Health

Drug pricing body puts cap on trade margin for 42 anti-cancer drugs

Experts say move will not benefit patients as drug prices are already too high and the cap only negligible

 
By Banjot Kaur
Published: Thursday 28 February 2019

The Union government’s decision to cap the trade margin of 42 anti-cancer drugs has left both patients and health activists disappointed as they say it would not bring prices down.

According to the notification issued by the National Pharmaceutical Pricing Authority (NPPA), the Department of Pharmaceuticals capped the trade margin at 30 per cent on the drugs and directed manufacturers to fix their retail prices accordingly. 

The manufacturers will have to inform the new prices to NPPA and state drug controllers by March 6, 2019, which will come into effect by March 8.

Meanwhile, the government has already fixed the maximum retail prices for another 57 anti-cancer drugs. With the new order, it fixed trade margins for another 42 such drugs.

The NPPA order conceded that out-of-pocket expenditure on medicines is the single largest factor in pushing families into poverty in the country. Citing the Sandhu committee report of 2004, it also acknowledged the fact that trade margins go up to even 1,800 per cent or more. Therefore, in view of “extraordinary circumstances”, the NPPA decided to invoke powers under the Drug Price Control Order (DPCO) to reign in the trade margins.  

“In fact, some studies on India suggest that about 60 and 32 per cent households resort to borrowings and contributions (from friends and relatives) respectively for cancer hospitalisation. It is estimated that almost more than 50 per cent cancer patients avail private-sector facilities and out of pocket expenses in healthcare, including cancer care is about around 65 per cent,” the order said.

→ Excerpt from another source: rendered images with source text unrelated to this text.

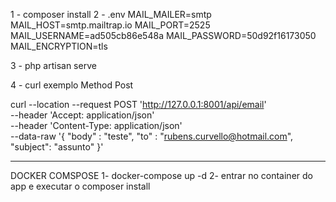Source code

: 1 - composer install
2 - .env
MAIL_MAILER=smtp
MAIL_HOST=smtp.mailtrap.io
MAIL_PORT=2525
MAIL_USERNAME=ad505cb86e548a
MAIL_PASSWORD=50d92f16173050
MAIL_ENCRYPTION=tls

3 - php artisan serve

4 - curl exemplo Method Post 

curl --location --request POST 'http://127.0.0.1:8001/api/email' \
--header 'Accept: application/json' \
--header 'Content-Type: application/json' \
--data-raw '{
    "body" : "teste",
    "to" : "rubens.curvello@hotmail.com",
    "subject": "assunto"
}'

---------------------------------------

DOCKER COMSPOSE
1- docker-compose up -d
2- entrar no container do app e executar o composer install
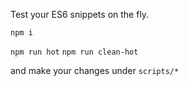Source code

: Test your ES6 snippets on the fly.

`npm i`

`npm run hot`
`npm run clean-hot`

and make your changes under `scripts/*`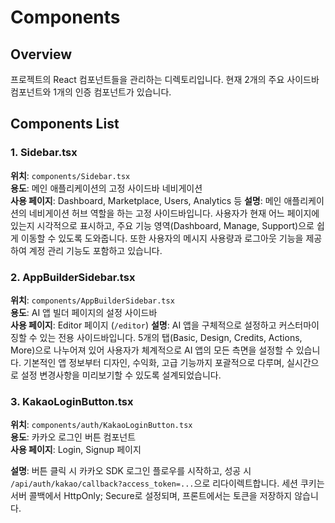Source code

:# Components

## Overview
프로젝트의 React 컴포넌트들을 관리하는 디렉토리입니다. 현재 2개의 주요 사이드바 컴포넌트와 1개의 인증 컴포넌트가 있습니다.

## Components List

### 1. Sidebar.tsx
**위치**: `components/Sidebar.tsx`  
**용도**: 메인 애플리케이션의 고정 사이드바 네비게이션  
**사용 페이지**: Dashboard, Marketplace, Users, Analytics 등
**설명**: 메인 애플리케이션의 네비게이션 허브 역할을 하는 고정 사이드바입니다. 사용자가 현재 어느 페이지에 있는지 시각적으로 표시하고, 주요 기능 영역(Dashboard, Manage, Support)으로 쉽게 이동할 수 있도록 도와줍니다. 또한 사용자의 메시지 사용량과 로그아웃 기능을 제공하여 계정 관리 기능도 포함하고 있습니다.

### 2. AppBuilderSidebar.tsx
**위치**: `components/AppBuilderSidebar.tsx`  
**용도**: AI 앱 빌더 페이지의 설정 사이드바  
**사용 페이지**: Editor 페이지 (`/editor`)
**설명**: AI 앱을 구체적으로 설정하고 커스터마이징할 수 있는 전용 사이드바입니다. 5개의 탭(Basic, Design, Credits, Actions, More)으로 나누어져 있어 사용자가 체계적으로 AI 앱의 모든 측면을 설정할 수 있습니다. 기본적인 앱 정보부터 디자인, 수익화, 고급 기능까지 포괄적으로 다루며, 실시간으로 설정 변경사항을 미리보기할 수 있도록 설계되었습니다.

### 3. KakaoLoginButton.tsx
**위치**: `components/auth/KakaoLoginButton.tsx`  
**용도**: 카카오 로그인 버튼 컴포넌트  
**사용 페이지**: Login, Signup 페이지

**설명**: 버튼 클릭 시 카카오 SDK 로그인 플로우를 시작하고, 성공 시 `/api/auth/kakao/callback?access_token=...`으로 리다이렉트합니다. 세션 쿠키는 서버 콜백에서 HttpOnly; Secure로 설정되며, 프론트에서는 토큰을 저장하지 않습니다.
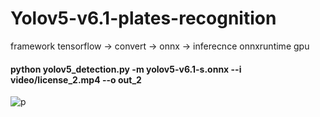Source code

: # Yolov5-v6.1-plates-recognition

framework tensorflow -> convert -> onnx -> inferecnce onnxruntime gpu

#### python yolov5_detection.py -m yolov5-v6.1-s.onnx --i video/license_2.mp4 --o out_2

![p](https://user-images.githubusercontent.com/47795864/173898195-059b0cb2-914b-4bf2-a97a-4e2cbecbb9df.gif)
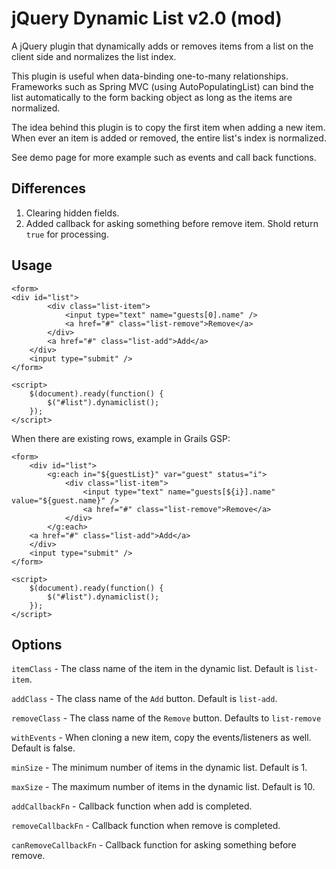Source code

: # jQuery Dynamic List v2.0 (mod) #

A jQuery plugin that dynamically adds or removes items from a list on the client side and normalizes the list index.

This plugin is useful when data-binding one-to-many relationships.  Frameworks such as Spring MVC (using AutoPopulatingList) can bind the list automatically to the form backing object as long as the items are normalized.

The idea behind this plugin is to copy the first item when adding a new item.  When ever an item is added or removed, the entire list's index is normalized.

See demo page for more example such as events and call back functions.

## Differences ##

1. Clearing hidden fields.
2. Added callback for asking something before remove item. Shold return `true` for processing.


## Usage ##

    <form>
	<div id="list">
            <div class="list-item">
                <input type="text" name="guests[0].name" />
                <a href="#" class="list-remove">Remove</a>
            </div>
            <a href="#" class="list-add">Add</a>
        </div>
        <input type="submit" />
    </form>

    <script>
        $(document).ready(function() {
            $("#list").dynamiclist();
        });
    </script>

When there are existing rows, example in Grails GSP:

    <form>
        <div id="list">
            <g:each in="${guestList}" var="guest" status="i">
                <div class="list-item">
                    <input type="text" name="guests[${i}].name" value="${guest.name}" />
                    <a href="#" class="list-remove">Remove</a>
                </div>
            </g:each>
        <a href="#" class="list-add">Add</a>
        </div>
        <input type="submit" />
    </form>

    <script>
        $(document).ready(function() {
            $("#list").dynamiclist();
        });
    </script>

## Options ##

`itemClass` - The class name of the item in the dynamic list.  Default is `list-item`.

`addClass` - The class name of the `Add` button.  Default is  `list-add`.

`removeClass` - The class name of the `Remove` button.  Defaults to `list-remove`

`withEvents` - When cloning a new item, copy the events/listeners as well.  Default is false.

`minSize` - The minimum number of items in the dynamic list.  Default is 1.

`maxSize` - The maximum number of items in the dynamic list.  Default is 10.

`addCallbackFn` - Callback function when add is completed.

`removeCallbackFn` - Callback function when remove is completed.

`canRemoveCallbackFn` - Callback function for asking something before remove.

However, health activists say that the maximum retail prices of these drugs are already so high that capping the trade margins would hardly make any difference. “The mechanism being suggested to bring down their prices is faulty and inadequate. This is because these medicines are being imported at such high prices that trade margin capping would have a negligible impact on making them more affordable,” the All India Drug Action Network (AIDAN) said in a statement. 

Sample this: Crizotinib figures as one such drug on the list, but Crizalk (a brand of Crizotinib) costs Rs 1,06,690 for a month’s supply and Rs 85,000 with discounts offered by chemists.  

“What we actually desired from the government was to bring all cancer medicines under price control which fixes the maximum selling price, and just not the trade margin,” said Leena Menghaney, South-Asia head of Médecins Sans Frontières Access Campaign.

AIDAN also said although there is evidence of excessive trade margins for cancer drugs in institutional sales to hospitals, up to this day there has not been a single serious attempt to apply margin caps from the hospital procurement prices.

It cited one such case to prove the point. Ajay Singh’s (name of the patient changed) wife is a HER2 positive breast cancer patient, based in Bangalore. She had been prescribed Trastuzumab injection, from the brand Hertraz.

In December 2018, the hospital at which she was receiving chemotherapy told them that a 440 mg vial of trastuzumab would cost Rs 58,000. She was prescribed the dosage of 17 vials. When Singh contacted the retailer directly, they offered to supply the same at Rs 21,000 per vial.

He requested the hospital authorities to allow him to procure medicine from outside, but this was not allowed despite several rounds of discussion with the hospital’s top management.

“Since my wife had already undergone surgery and chemotherapy was imminent, I was helpless and I had to accept whatever they wanted,” he told Down To Earth.

Now, the same drug’s 150 mg dosage was brought under DPCO in yet another order of the NPPA on February 26, 2019.  The maximum cost of 150 mg dosage was fixed at Rs 18,400 per vial.

“If 150 mg dosage costs this less, how was the hospital charging more than twice for the 440 mg dosage,” asks Singh.  

AIDAN also said it is very well a possibility that these drugs may fall out of the price control regime after they complete five years of production due to an amendment in DPCO rules, introduced in January 2019.

“What is most absurd is that any of these drugs may subsequently slip outside price controls, including the trade margin capping, if they qualify for exemptions under the provisions of para 32 in the amended DPCO rules. The whole exercise is a poor attempt to make up for a bad policy decision in the form of the DPCO amendments — one that should immediately be withdrawn,” an expert with AIDAN said.

Incidentally, a World Health Organization (WHO) report on cancer drug pricing across the world, released earlier this month, cast aspersions over cancer drug pricing in India. It said that a course of standard treatment for early stage HER2 positive breast cancer would cost about 10 years of average annual wages in India.